Rep. Chris Smith, R-N.J., told the Register that while the Biden administration has already reversed some of the Trump administration’s important pro-life policies, like the expanded Mexico City Policy, it’s important to remember that “we’ve been here before,” and “we saw without a doubt some setbacks during Clinton’s first two years when he had the House and the Senate and Obama’s [first term]. We’ve already had some setbacks; but by the grace of God, we’ll come back.” He added that “we’re already thinking about the midterm elections.”

Brown-MarchforLife 2021 2
A small contingent of pro-life leaders marched to the Supreme Court building to lay roses in honor of the millions of unborn children who have lost their lives since 1973 and proclaim that ‘Human rights begin in the womb.’


 

Changing Hearts and Minds 

Smith believes “this movement is stronger than ever” and said that, despite the present obstacles, “we will resist and we will fight very, very hard; and we’ll do it out of love. I’ve been in the movement for 48 years. This is the most selfless movement of people committed to nonviolence I have ever seen, and we will continue, and we will win hearts and minds.”

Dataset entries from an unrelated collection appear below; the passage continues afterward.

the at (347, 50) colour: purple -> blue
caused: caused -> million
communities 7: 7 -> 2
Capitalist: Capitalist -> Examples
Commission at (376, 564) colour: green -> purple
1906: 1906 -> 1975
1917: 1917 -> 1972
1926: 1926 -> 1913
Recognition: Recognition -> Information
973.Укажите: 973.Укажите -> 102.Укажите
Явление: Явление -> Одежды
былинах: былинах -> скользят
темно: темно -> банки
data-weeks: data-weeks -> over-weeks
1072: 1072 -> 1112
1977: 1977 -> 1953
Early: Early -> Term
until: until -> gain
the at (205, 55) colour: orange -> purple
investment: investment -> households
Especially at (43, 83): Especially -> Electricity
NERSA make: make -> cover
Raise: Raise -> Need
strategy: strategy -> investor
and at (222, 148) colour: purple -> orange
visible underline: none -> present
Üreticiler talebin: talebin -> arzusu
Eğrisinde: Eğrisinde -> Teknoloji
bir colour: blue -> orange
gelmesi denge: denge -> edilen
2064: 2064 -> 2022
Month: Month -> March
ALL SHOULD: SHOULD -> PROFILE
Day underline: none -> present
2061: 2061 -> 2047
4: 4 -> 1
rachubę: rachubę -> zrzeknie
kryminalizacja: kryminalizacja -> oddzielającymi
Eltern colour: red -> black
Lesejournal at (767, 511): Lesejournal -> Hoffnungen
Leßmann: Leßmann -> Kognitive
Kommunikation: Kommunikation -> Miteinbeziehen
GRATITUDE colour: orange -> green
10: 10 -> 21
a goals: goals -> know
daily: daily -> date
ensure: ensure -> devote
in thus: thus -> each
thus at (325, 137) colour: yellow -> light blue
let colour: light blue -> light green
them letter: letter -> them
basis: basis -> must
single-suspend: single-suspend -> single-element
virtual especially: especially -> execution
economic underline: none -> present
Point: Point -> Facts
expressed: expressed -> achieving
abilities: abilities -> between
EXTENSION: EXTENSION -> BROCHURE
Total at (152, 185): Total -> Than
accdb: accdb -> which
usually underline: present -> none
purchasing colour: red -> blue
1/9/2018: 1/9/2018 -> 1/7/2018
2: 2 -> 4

Lauren Merz of Live Action also reflected that the key to the next few years will be changing hearts and minds, saying education on the science of the issue will be crucial in that effort. “Science is really on our side, and we could really gather around and see the humanity of the preborn child,” she told the Register. “We have a video coming out soon talking about fetal development from conception to right up until birth, so there are so many basic pieces of what it means to be human that we can all rally behind. We can have the conversation about abortion; if we can all unify around the fact that this is a human being from the very moment of fertilization, then we can start to have all these other conversations. But I think that really is going to be a great starting point for us as a movement.”

She said she had “mixed feelings” about the altered nature of the March for Life this year, saying that “it’s kind of sad. I wish we had way more people. The city feels very different this year, but also that awesome glimmer of hope that people still showed up … that was really encouraging; that people are just ready to get out there and speak up and stand up on behalf of the preborn — so the future is bright.”

“Now is a time, more than ever, to be just so resolute,” Merz said. “We cannot be discouraged by the next four years that are ahead of us. We have so much hope; there’s so much amazing movement happening from the ground up around our country. At Live Action, we are able to reach millions of people every single day, and we’re converting people who say that they’re pro-choice into pro-lifers every single day. … There are amazing organizations all represented here today who are able to just stand on behalf of the 60 million children who died through abortion, but then also representing all the people who wish that they could be here today for the March for Life. And we look forward to hopefully being able to have the biggest March for Life ever next year.”